• _Work required_
Output a character-exact copy of the data, images removed.

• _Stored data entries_
━━━━━━━━━━━━━━━━

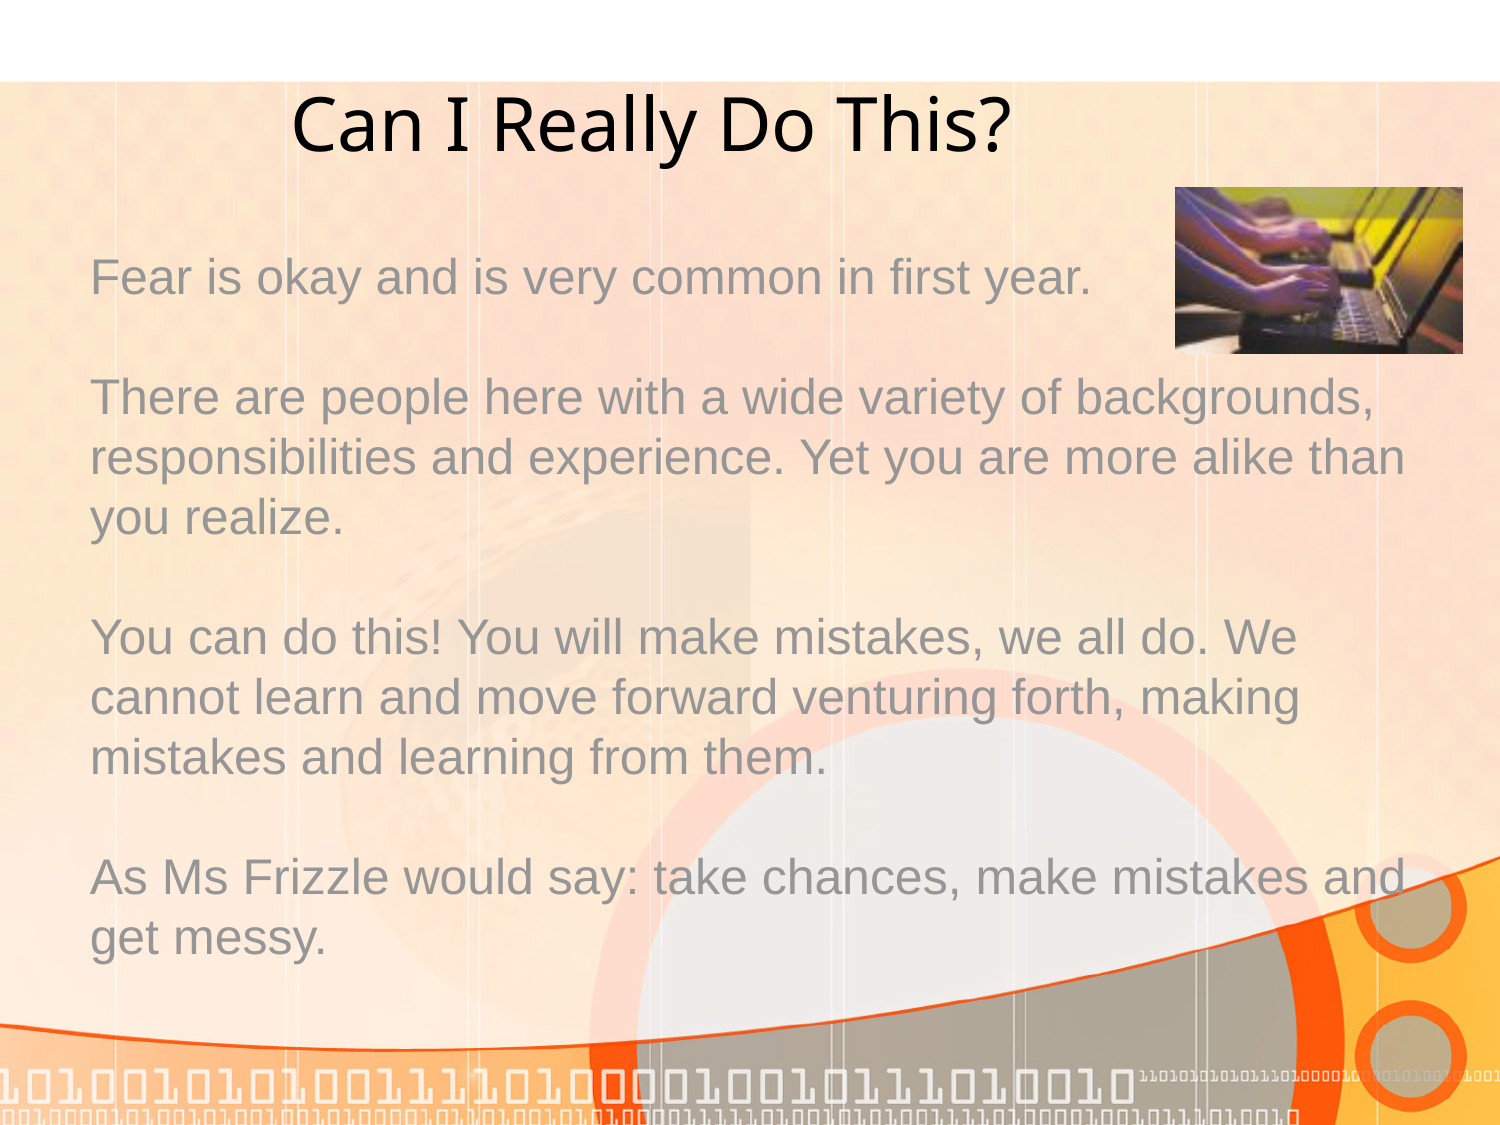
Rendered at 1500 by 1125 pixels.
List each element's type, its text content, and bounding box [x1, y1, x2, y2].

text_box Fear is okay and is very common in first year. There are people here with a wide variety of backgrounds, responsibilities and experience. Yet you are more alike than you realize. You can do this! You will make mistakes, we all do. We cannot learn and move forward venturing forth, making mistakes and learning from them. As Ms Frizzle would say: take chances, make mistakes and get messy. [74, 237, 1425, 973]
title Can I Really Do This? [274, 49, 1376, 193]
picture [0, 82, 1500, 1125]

━━━━━━━━━━━━━━━━

• _Solution below_
Rendered at 1500 by 1125 pixels.
List each element's type, its text content, and bounding box [x1, y1, x2, y2].

text_box Fear is okay and is very common in first year. There are people here with a wide variety of backgrounds, responsibilities and experience. Yet you are more alike than you realize. You can do this! You will make mistakes, we all do. We cannot learn and move forward venturing forth, making mistakes and learning from them. As Ms Frizzle would say: take chances, make mistakes and get messy. [74, 237, 1425, 973]
title Can I Really Do This? [274, 49, 1376, 193]
picture [0, 82, 1500, 1125]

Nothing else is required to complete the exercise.